== Provided information ==

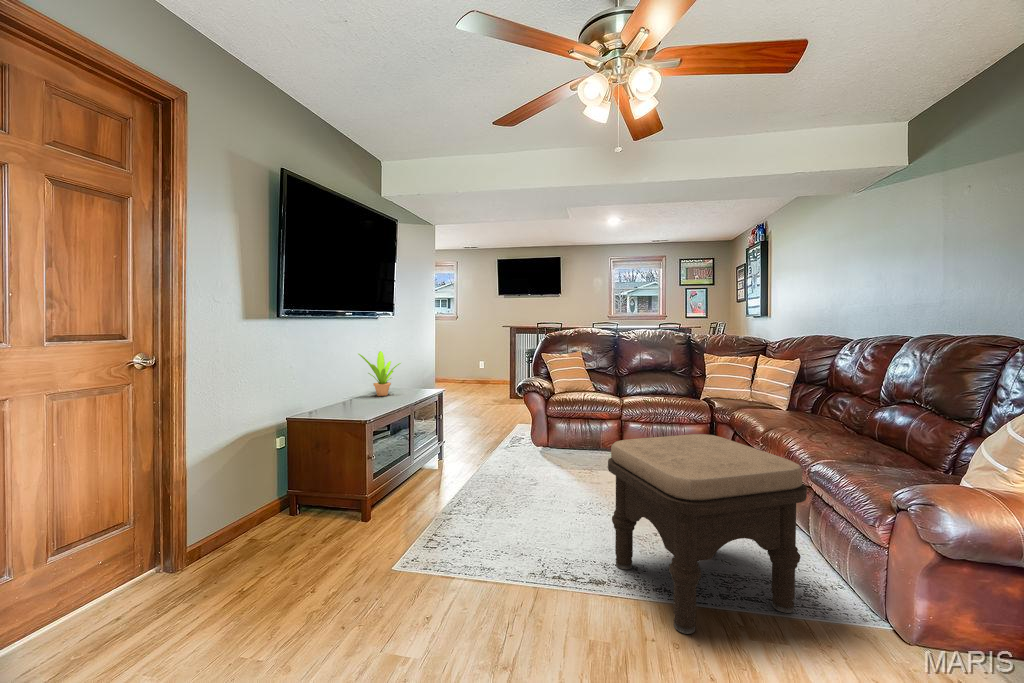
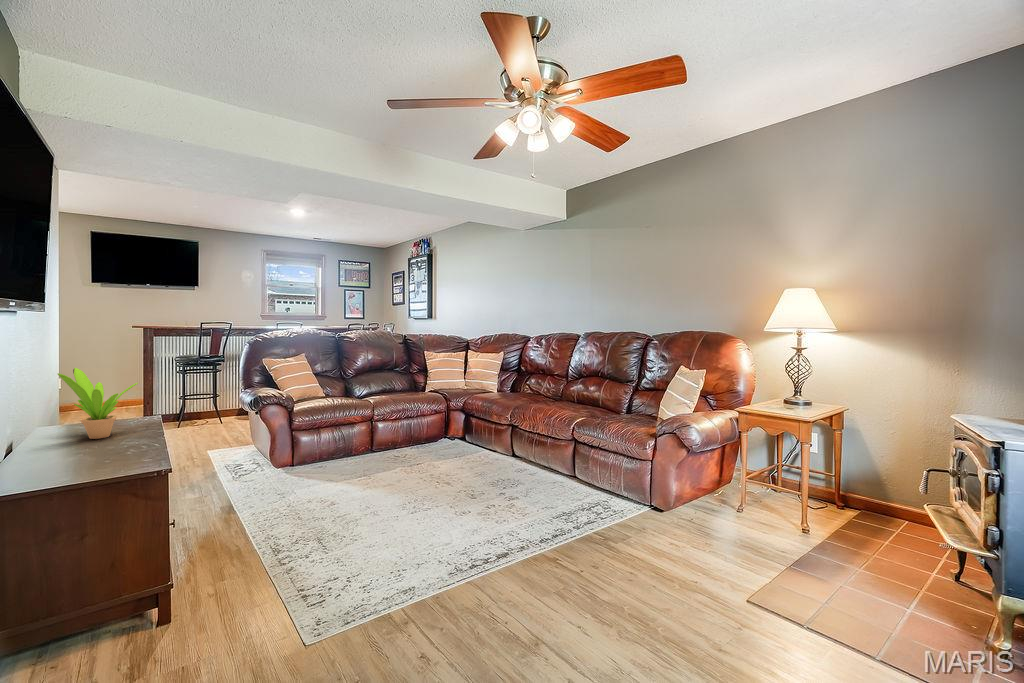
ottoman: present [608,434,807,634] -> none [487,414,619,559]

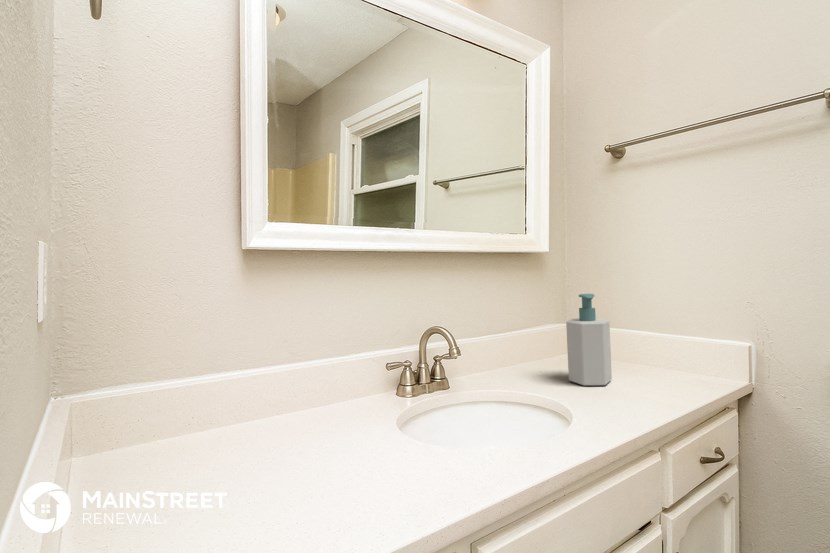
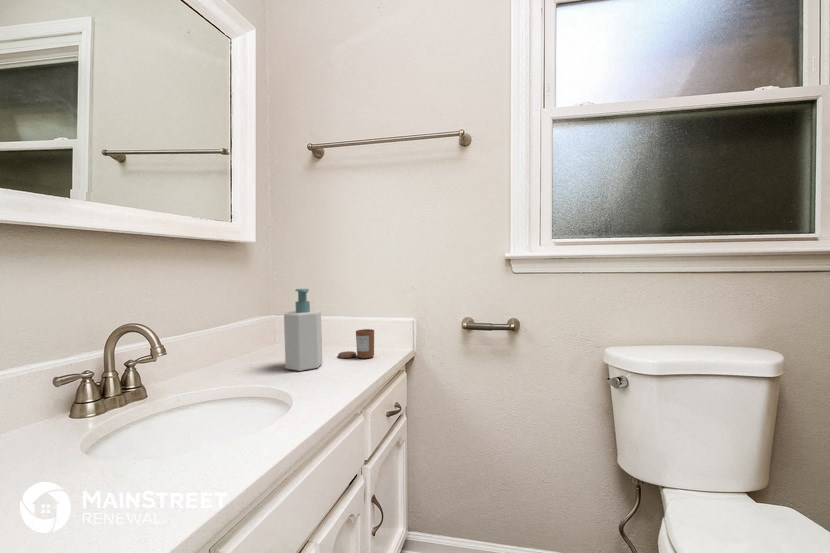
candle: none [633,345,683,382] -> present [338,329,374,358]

==

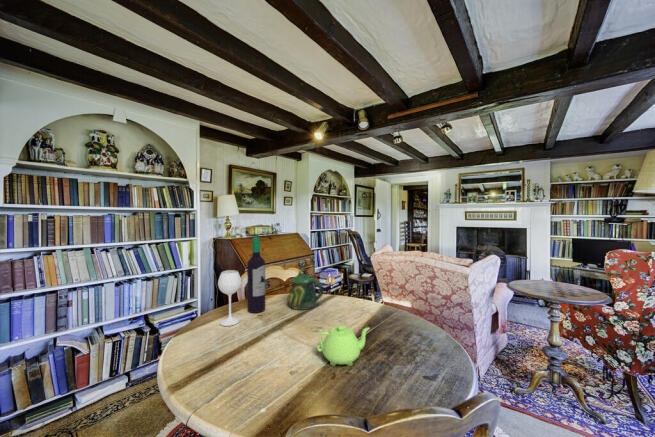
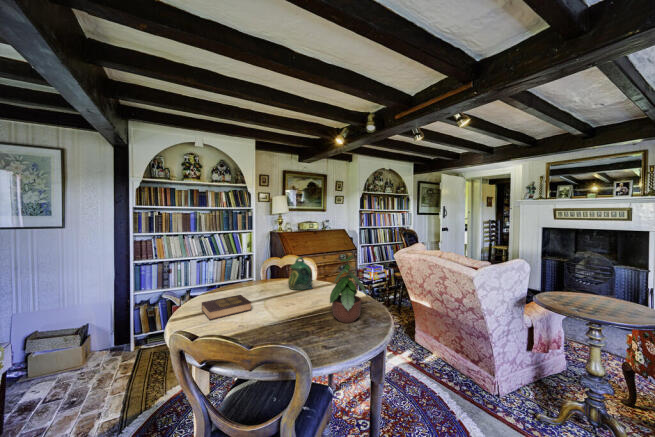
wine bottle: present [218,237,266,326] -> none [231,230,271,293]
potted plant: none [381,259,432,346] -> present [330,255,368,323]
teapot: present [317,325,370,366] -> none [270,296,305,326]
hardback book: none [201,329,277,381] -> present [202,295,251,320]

== Problem details ==
Go back to the listing above. Copy word for word the lines from the one with "potted plant: none" through the one with "hardback book: none", and nothing more.

== Result below ==
potted plant: none [381,259,432,346] -> present [330,255,368,323]
teapot: present [317,325,370,366] -> none [270,296,305,326]
hardback book: none [201,329,277,381] -> present [202,295,251,320]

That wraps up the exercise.